In a properly optimized database absolute majority of queries will hit indices and most data will be in memory cache, so majority of transactions will be CPU or RAM bound. So increasing number of concurrent transactions will reduce throughput. There will be few transactions waiting for I/O, but if majority of transactions are waiting for I/O, it's either horrifically inefficient database or very non-standard usage.

Your arguments make sense for concurrent queries (though high-latency storage like S3 is becoming increasingly popular, especially for analytic loads).

But transactions aren't processing queries all the time. Often the application will do processing between sending queries to the database.

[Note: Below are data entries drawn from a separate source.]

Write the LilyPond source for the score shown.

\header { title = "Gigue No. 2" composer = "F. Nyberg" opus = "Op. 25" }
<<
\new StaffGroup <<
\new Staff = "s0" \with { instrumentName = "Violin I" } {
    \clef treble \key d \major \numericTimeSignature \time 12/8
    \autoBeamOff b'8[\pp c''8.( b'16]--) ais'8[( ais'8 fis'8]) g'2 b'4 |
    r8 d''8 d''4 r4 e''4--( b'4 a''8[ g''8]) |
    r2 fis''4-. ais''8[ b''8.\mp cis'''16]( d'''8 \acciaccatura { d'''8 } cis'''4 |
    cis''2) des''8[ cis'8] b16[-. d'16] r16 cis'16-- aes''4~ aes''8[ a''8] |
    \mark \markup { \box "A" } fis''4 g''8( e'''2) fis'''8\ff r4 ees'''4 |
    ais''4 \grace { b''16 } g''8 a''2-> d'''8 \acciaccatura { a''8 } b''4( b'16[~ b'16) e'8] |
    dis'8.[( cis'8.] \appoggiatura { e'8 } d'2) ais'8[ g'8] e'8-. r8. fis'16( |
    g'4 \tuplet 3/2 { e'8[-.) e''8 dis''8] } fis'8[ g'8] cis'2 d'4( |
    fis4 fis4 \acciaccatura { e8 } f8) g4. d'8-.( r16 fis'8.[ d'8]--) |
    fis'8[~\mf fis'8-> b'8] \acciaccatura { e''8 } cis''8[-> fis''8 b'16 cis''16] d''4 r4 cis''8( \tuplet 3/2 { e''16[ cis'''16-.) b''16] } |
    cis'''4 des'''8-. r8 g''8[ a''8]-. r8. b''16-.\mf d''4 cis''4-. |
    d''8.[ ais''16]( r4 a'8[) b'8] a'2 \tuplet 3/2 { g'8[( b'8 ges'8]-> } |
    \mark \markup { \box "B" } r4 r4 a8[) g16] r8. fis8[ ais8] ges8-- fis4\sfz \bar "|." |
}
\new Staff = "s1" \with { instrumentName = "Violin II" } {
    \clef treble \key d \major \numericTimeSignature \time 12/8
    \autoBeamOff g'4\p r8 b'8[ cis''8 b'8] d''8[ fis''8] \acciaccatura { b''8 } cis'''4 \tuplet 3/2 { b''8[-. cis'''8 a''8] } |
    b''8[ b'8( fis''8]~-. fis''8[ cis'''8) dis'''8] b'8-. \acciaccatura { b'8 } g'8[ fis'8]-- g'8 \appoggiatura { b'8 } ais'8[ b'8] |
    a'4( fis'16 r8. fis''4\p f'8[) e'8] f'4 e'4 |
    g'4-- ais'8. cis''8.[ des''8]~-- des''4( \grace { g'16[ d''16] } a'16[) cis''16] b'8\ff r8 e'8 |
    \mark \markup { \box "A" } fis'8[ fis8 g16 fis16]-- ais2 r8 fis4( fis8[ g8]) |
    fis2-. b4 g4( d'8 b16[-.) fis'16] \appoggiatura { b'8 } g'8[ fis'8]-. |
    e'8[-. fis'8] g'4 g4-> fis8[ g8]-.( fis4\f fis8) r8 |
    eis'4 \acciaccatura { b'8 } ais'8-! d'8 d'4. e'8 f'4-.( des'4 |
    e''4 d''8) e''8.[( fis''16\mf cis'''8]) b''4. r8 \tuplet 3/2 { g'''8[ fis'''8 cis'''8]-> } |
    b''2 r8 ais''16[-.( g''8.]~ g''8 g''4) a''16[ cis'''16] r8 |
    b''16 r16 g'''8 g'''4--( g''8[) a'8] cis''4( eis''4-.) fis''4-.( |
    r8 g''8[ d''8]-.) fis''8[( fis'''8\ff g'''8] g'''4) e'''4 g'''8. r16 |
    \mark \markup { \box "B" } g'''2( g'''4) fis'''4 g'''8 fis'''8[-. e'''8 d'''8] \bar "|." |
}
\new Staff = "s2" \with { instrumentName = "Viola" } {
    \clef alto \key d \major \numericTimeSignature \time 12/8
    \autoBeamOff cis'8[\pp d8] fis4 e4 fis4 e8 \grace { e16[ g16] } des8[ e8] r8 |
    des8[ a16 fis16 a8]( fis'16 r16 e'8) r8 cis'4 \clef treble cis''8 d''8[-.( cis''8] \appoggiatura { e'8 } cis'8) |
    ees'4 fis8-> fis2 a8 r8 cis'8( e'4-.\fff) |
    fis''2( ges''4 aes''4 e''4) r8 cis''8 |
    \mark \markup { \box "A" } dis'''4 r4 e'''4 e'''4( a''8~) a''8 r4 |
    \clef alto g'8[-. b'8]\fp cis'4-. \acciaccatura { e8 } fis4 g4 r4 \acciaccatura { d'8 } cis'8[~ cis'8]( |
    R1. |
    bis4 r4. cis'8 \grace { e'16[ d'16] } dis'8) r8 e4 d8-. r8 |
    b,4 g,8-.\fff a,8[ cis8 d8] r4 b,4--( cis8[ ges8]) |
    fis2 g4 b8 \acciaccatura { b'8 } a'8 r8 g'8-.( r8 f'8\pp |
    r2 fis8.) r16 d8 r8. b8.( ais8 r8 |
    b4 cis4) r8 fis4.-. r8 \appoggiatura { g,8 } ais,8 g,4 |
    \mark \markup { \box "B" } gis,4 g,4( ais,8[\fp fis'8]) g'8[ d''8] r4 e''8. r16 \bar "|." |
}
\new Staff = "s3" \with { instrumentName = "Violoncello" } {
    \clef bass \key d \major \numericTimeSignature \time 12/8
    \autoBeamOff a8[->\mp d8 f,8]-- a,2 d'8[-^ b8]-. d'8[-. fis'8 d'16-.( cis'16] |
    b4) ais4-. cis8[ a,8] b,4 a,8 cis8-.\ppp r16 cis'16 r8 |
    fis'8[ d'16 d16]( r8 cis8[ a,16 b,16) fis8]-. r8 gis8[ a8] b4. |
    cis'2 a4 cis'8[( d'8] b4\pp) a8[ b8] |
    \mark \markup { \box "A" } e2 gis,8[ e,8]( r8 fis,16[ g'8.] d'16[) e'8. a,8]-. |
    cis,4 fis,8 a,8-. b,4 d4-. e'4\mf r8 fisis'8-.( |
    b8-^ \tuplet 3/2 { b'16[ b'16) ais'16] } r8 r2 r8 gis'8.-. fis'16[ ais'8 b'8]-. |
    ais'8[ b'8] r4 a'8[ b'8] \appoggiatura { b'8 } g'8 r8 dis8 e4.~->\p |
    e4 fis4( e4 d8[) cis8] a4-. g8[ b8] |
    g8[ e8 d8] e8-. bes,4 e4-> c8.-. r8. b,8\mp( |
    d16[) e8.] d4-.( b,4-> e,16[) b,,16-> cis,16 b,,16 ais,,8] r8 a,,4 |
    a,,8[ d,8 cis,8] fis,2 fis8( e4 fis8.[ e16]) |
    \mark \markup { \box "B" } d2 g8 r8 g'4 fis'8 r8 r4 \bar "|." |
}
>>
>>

During that time a transaction is open, but doesn't do any work on the database server.

It is bad application architecture. Database work should be concentrated in minimal transactional units and connection should be released between these units. All data should be prepared before unit start and additional processing should take place after transaction ended. Using long transactions will cause locks, even deadlocks and generally should be avoided. That's my experience at least. Sometimes business transaction should be split into several database transaction.

Your database usage should not involve application-focused locks, MVCC will restart your transaction if needed to resolve concurrency.

If you aren't hitting IO (I don't mean HDDs) on a large fraction of queries you either skipped a cache in front of the DB or your data is very small or you spent too much on RAM and too little on your NVMe being not a bottleneck.